Ali Salami

A Dance of the Forests: The Unsaid of Wole Soyinka’s Play

A Sance of the Forest
A Dance of the Forests

Wole Soyinka is a Nigerian playwright, novelist, poet, and essayist in the English language. He is best known for A Dance of the Forest and Death and The King’s Horseman. A Nobel Prize Winner, Soyinka founded an acting company and wrote his first important play, A Dance of the Forests for the independence celebrations in Nigeria.

Wole Soyinka sometimes wrote of modern West Africa in a satirical style, but his serious intent and his belief in the evils inherent in the exercise of power were usually evident in his work as well.

Wole Soyinka was the first Black African to be awarded the Nobel Prize for Literature.

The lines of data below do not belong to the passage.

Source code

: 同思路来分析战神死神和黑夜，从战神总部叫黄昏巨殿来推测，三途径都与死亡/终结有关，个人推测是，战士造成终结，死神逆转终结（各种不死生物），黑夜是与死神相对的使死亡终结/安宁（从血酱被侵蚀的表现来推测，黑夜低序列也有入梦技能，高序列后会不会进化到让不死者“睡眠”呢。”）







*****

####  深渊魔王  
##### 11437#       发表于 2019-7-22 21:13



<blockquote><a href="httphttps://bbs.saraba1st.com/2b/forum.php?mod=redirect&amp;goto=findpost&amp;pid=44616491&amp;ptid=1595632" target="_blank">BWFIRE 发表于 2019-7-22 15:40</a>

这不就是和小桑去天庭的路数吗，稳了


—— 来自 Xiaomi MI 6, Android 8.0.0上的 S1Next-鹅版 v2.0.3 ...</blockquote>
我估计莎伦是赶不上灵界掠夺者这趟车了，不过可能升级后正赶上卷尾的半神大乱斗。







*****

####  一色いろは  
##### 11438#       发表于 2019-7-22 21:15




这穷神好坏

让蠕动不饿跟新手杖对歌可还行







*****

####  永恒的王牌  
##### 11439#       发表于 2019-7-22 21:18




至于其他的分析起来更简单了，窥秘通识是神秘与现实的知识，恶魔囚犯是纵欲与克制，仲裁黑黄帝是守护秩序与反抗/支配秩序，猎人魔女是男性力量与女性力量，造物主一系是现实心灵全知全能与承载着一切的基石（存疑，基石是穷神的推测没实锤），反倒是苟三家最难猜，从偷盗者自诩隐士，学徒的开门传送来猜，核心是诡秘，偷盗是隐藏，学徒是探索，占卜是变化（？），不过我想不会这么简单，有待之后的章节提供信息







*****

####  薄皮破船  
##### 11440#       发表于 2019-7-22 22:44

An autobiography, Aké: The Years of Childhood, was published in 1981 and followed by the companion pieces Ìsarà: A Voyage Around Essay (1989) and Ibadan: The Penkelemes Years: A Memoir, 1946–1965 (1994).

In 2006 Wole Soyinka published another memoir, You Must Set Forth at Dawn. In 2005–06 Soyinka served on the Encyclopædia Britannica Editorial Board of Advisors. The folowing artcile has been coauthored by Ali Salami and Midia Mohammadi.

Abstract

A Dance of the Forests is one of the most recognized of  Wole Soyinka‘s plays. After being a British protectorate for nearly sixty years, in 1960, Nigeria gained independence the same year Wole Soyinka’s A Dance of the Forests was published. Nigerian dramatist Soyinka gained a lot of populairty for A Dance of the Forest.

The play, which expresses ambivalence toward radical changes with premonitions between its lines, has been regarded as one of the most challenging to understand.

With an eye on the work’s historical context, it is treated as a symptom of history that reveals its “political unconscious” based on Fredrick Jameson’s ideas. Furthermore, Pierre Macherey’s Theory of Gaps highlights “the ideological project” of the literary work by focusing on the “unsaid” in the text, which shapes its “speech.”

In conclusion, regarding the synthesis of Jameson and Macherey’s ideas, which reveals and studies the correlation between ideology and narrative, the article sets out to find the central topic of the work and describe the imaginary/symbolic system put into the service of the ideological project concerning its context.